Vê-se, pois, como se define essa vitória magistral da condenação para desacreditar a Justiça : 1) atribui-se ao ex-presidente a propriedade do tríplex, que está penhorado por ordem do Tribunal de Justiça de Minas Gerais em garantia do crédito executado contra a pessoa jurídica em cujo nome está registrado o mesmo imóvel; 2) adota-se, como razão de decidir, um direito de propriedade que não emerge de escritura pública registrada; 3) o saber de procuradores convenceu juízes que, além do direito real que decorre da escritura registrada e do direito pessoal que decorre de compromisso particular, existe um terceiro direito, que é da cabeça das atuais autoridades, impossível de ser registrado de acordo com o dever imposto pela regra de direito civil; essa heresia se expande quando se sabe que sentença penal não transfere propriedade, ela não pode ser registrada no Cartório Imobiliário. Surpreendentemente, essa interpretação aplica, às avessas, o princípio, porque “ ela realiza de forma indireta, o que diretamente a lei proíbe”. E, mesmo com a clareza da regra do direito civil sobre a obrigatoriedade do registro para alguém ser considerado dono, as sanções penais são aplicadas considerando ser o réu proprietário com base em um depoimento de quem teve sua pena fartamente reduzida, e sem ouvir a testemunha da defesa, que poderia refutar, ou não, a versão do acusador.

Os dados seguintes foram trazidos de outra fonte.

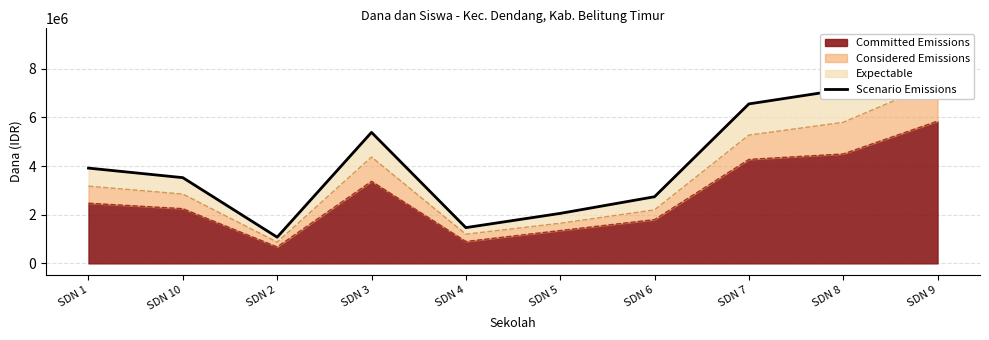

What is the minimum value shown in the chart?

1077500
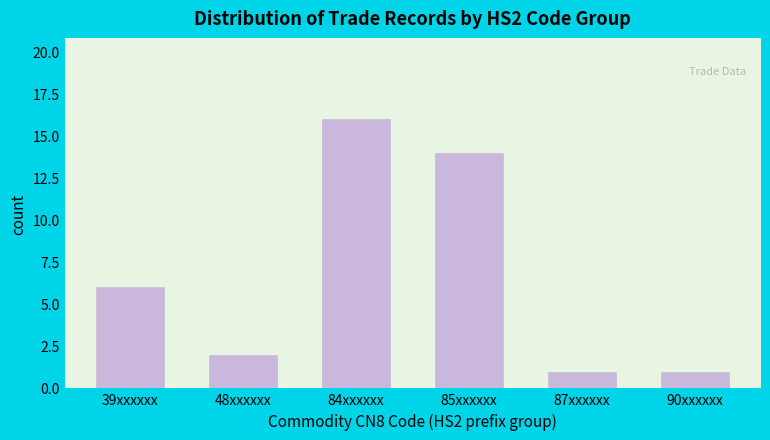

Reading left to right, what are all the values shown in this chart?

39xxxxxx=6	48xxxxxx=2	84xxxxxx=16	85xxxxxx=14	87xxxxxx=1	90xxxxxx=1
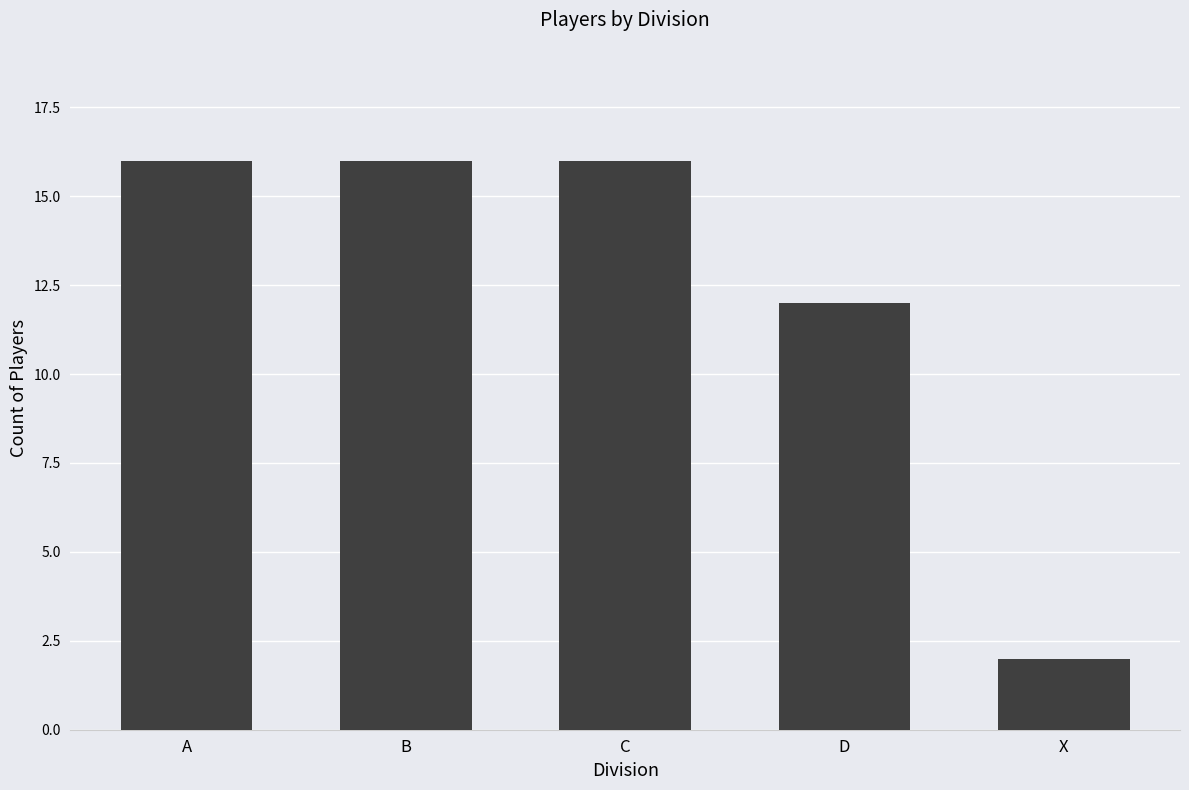

Reading right to left, what are all the values shown in this chart?

X=2	D=12	C=16	B=16	A=16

Finalmente, se acaso a interpretação do conjunto das provas (totalmente descabida) foi para além do razoável, aconteceu o delírio, como convém à justiça dos regimes autoritários. Na verdade, o que o Supremo Tribunal Federal reconhece como norma constitucional escrita é o princípio da razoabilidade, e sua invocação jamais poderia acontecer, dispensando-se a regra escrita da exigência do registro para reconhecer-se o verdadeiro dono do apartamento. Afinal, é uma norma de ordem pública e a sua violação é denominada fraude da lei. Por isso, a sentença criadora dessa disfunção generalizada pode ser taxada de teratológica e é nula, e o Poder Judiciário apequena-se, ele que já foi bandeira de luta para reconquista dos predicados da Magistratura e a sua independência.

E o regime das leis, diz-se Constituição, historicamente nasceu para limitar a atuação do Estado.